Over and above the direct consequences an escalated conflict might deliver, weakness across both stock and bond markets reflects concerns regarding so-called second round effects, an additional uncertainty surrounding the outlook for both economies and financial markets already anticipating slow levels of economic activity in certain geographic locations and a possible contraction in others. Strange as it might be to say it, market participants are registering concern regarding possible outcomes, but not panic. Although financial asset prices have fallen, they have not plunged and conditions remain generally orderly. This is not so much a case of studied insouciance as a reflection of the fact that markets have become used and grown resilient to geopolitical shocks.
…the financial markets’ first reaction to any form of conflict lies in the commodity…
If Russia’s invasion of Ukraine in 2022 serves as any kind of template, the financial markets’ first reaction to any form of conflict lies in the commodity and more particularly the energy markets. These, as in 1973, are the most obvious channels through which wars directly impact elsewhere and yet it is noticeable that despite fears that Iran, an ally of both Hamas and Hezbollah in Lebanon, might become embroiled, the crude oil price has held steady following an initial jump. In part this is being ascribed to the diminished importance of the Middle East as a contributor to global supply, its share of the market dropping from 40% in 1970 to around 30% today. Beyond that, US shale oil represents an alternative and more flexible source of supply and beyond again, most developed economies, including that of the eurozone in the wake of last year’s energy crisis, have developed sizeable strategic reserves available for drawdown in the event of any potential supply disruption.
None of this is to say that the crude price will not spike sharply in the event of an escalation, but for now support for financial markets is coming from a hitherto unlikely source. Having spent much of the post-pandemic period worrying about inflation’s persistence central bankers and financial markets are gearing up for a very welcome surprise as price pressures continue to diminish. Of course, a slower paced increase in the rate of inflation is not the same as outright deflation, but the encouraging news is that as the pressures of autumn 2022 drop out of annualised calculations, so price increases will abate, possibly sharply, over the autumn and winter. Furthermore, as the lagged impact of earlier interest rate increases make their way more fully into economic activity, and rising government bond yields do much of central banks’ monetary policy tightening for them, so the pressure to raise interest rates yet further is reduced.

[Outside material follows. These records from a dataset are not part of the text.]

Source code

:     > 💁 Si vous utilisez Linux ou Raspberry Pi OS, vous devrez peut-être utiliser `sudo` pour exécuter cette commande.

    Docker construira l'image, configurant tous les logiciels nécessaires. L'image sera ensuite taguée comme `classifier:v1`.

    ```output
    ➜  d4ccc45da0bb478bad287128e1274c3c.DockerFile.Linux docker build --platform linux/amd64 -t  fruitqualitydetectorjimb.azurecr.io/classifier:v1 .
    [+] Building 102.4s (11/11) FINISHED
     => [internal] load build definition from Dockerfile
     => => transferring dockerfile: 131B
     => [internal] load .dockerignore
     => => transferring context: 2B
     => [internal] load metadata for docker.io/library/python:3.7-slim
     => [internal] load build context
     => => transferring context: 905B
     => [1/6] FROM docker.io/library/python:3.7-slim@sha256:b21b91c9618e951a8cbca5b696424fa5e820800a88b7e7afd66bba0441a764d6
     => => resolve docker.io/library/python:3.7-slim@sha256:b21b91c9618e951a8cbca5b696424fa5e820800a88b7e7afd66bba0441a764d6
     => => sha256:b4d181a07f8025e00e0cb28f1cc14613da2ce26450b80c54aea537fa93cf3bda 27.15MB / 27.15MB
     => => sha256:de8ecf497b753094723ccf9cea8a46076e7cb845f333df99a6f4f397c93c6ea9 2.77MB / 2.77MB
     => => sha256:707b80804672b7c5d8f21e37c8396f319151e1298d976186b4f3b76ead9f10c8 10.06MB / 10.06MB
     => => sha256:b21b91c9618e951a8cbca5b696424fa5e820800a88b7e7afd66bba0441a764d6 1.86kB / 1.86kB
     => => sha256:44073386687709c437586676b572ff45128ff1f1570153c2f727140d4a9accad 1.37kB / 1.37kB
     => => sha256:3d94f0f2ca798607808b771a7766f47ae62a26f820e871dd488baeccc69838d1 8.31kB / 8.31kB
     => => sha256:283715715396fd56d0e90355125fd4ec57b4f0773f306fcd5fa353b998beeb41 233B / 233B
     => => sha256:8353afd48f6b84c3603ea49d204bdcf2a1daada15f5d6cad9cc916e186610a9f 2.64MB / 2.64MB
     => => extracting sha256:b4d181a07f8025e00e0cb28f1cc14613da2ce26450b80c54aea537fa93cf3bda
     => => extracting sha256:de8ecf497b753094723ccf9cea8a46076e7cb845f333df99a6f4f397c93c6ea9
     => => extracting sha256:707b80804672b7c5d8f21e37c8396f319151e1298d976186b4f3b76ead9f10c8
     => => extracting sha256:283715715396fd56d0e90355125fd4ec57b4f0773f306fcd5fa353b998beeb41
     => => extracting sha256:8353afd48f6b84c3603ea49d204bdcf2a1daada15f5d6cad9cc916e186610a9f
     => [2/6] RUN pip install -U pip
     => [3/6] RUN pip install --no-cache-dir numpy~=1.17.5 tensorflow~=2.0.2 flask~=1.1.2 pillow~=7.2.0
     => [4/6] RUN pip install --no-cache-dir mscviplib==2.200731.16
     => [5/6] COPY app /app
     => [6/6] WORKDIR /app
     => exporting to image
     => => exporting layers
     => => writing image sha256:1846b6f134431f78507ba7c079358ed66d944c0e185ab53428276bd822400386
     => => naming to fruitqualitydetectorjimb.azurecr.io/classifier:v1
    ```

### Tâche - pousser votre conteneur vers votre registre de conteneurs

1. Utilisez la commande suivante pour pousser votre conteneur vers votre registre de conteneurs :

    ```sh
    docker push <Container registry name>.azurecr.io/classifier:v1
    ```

For now, the world’s most important central banks continue to pedal the same message, interest rates will remain higher for longer in order to ensure that price pressures, once vanquished, do not re-emerge. This optionality is understandable given the opaque outlook, but investors can look forward with increasing confidence to the point at which that message will be forced to adjust. For now, the fact that inflation is holding above 2%-point medium term targets leaves no scope for any alteration, but central banks are not the best economic forecasters and mandates infer that policy must become more nuanced once price increases drop into target ranges. The UK government has targeted inflation to halve from its above 10% rate in December 2022 and will likely receive some much-needed good news on that front over the autumn. Indeed, a return to target by March / April next year cannot be ruled out, an event, were it to transpire, that could trigger lower interest rates much earlier than that envisaged by the markets or indeed, the Bank of England’s own forecasts. Positive surprises such as this are in great demand right now and would surely be welcomed by investors awaiting an upturn in the economic cycle.